:: YOUR OBJECTIVE ::
In the material below, write out every line unchanged, starting from the line containing "debt_capital" and continuing up to and including the final line. Leave the pictures out.

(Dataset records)
****************
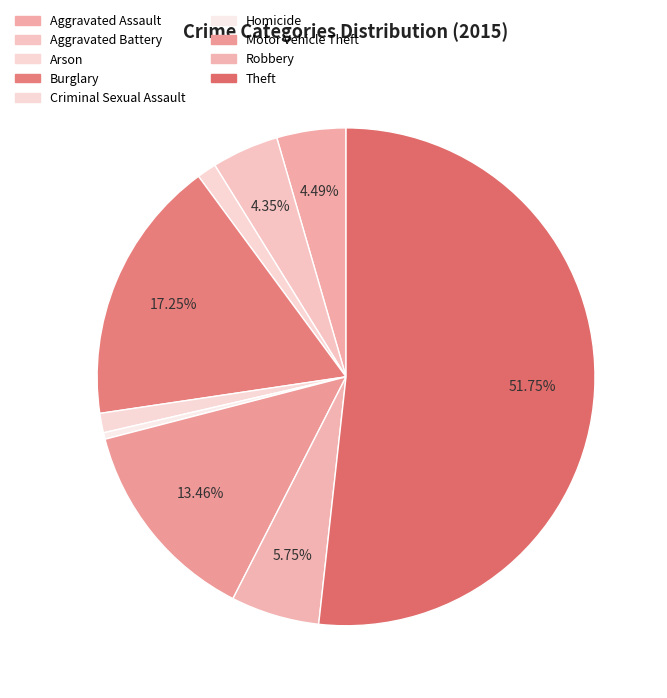

How many segments does this pie chart have?

9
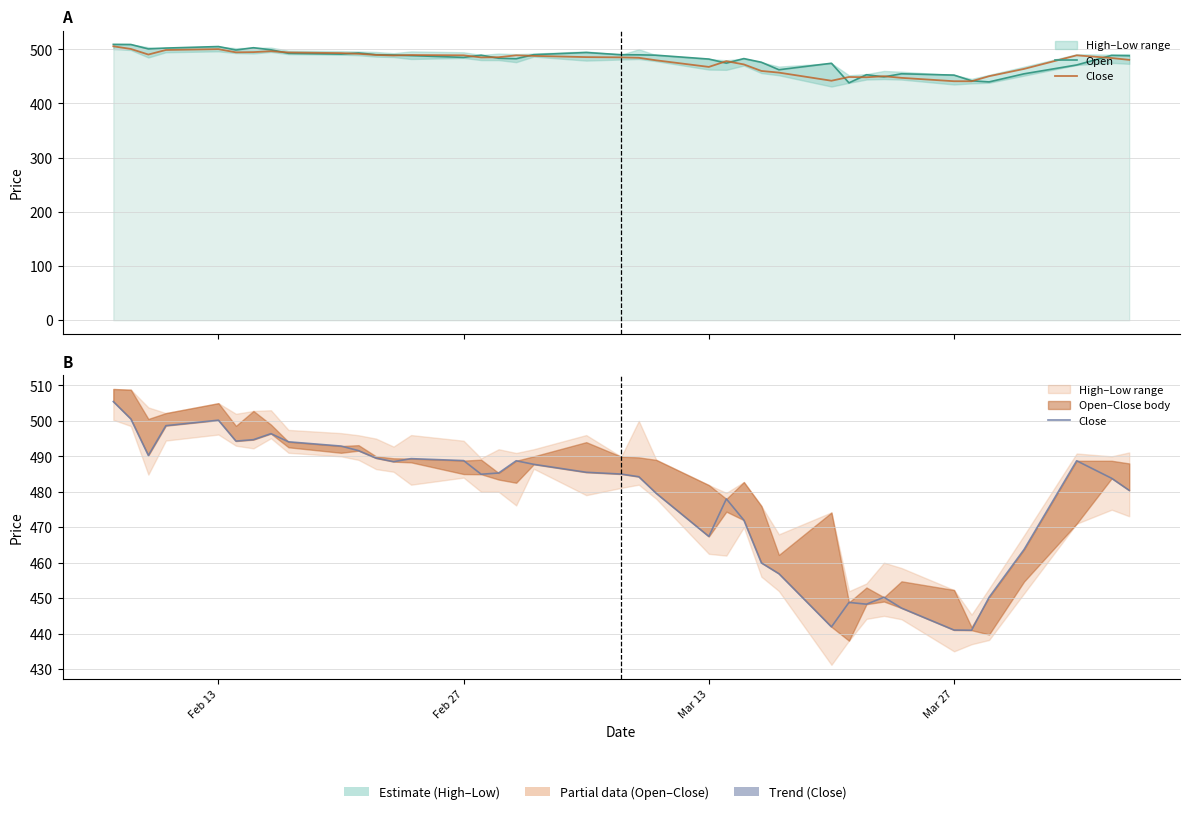

Reading left to right, what are all the values shown in this chart?

Open: 509.0	508.8	500.6	502.2	505.0	498.6	502.8	498.9	492.6	491.0	493.1	490.0	489.4	488.3	485.0	489.1	483.4	482.6	490.0	494.0	489.9	489.7	489.0	481.9	474.4	482.8	476.0	462.2	474.1	438.0	453.0	449.1	454.8	452.3	441.8	439.8	454.7	471.0	488.8	488.0
Close: 505.4	500.6	490.2	498.6	500.2	494.3	494.7	496.4	494.1	492.9	491.6	489.5	488.5	489.4	488.8	484.9	485.3	488.8	487.8	485.5	485.0	484.2	479.6	467.4	478.0	472.0	459.9	456.9	441.9	448.8	448.3	450.2	447.2	441.0	440.9	450.2	463.8	488.8	483.8	480.4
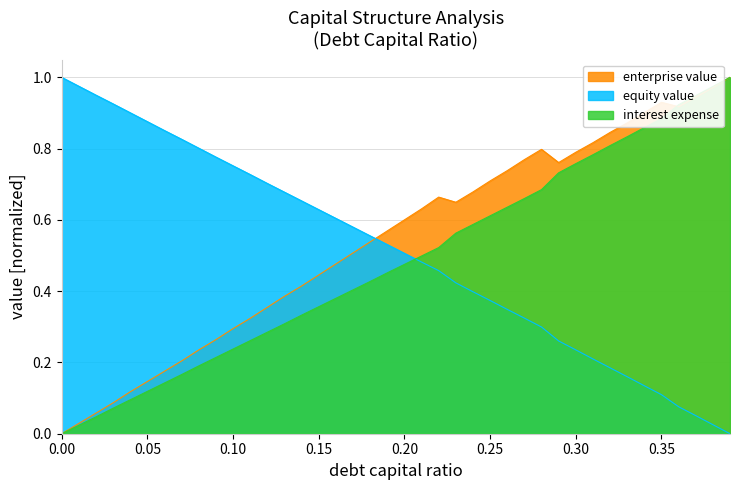

Which series has the widest spread of values?

debt_capital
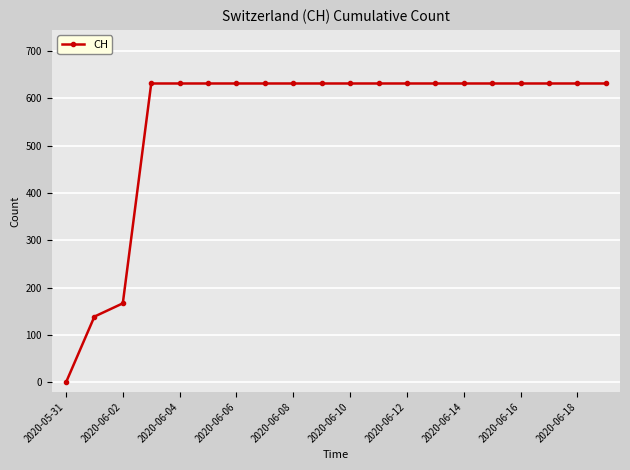

What is the value of the 19th point from the left?

631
****************
:: SOLUTION FOR THIS EXERCISE ::
debt_capital

What is the value of the 19th point from the left?

631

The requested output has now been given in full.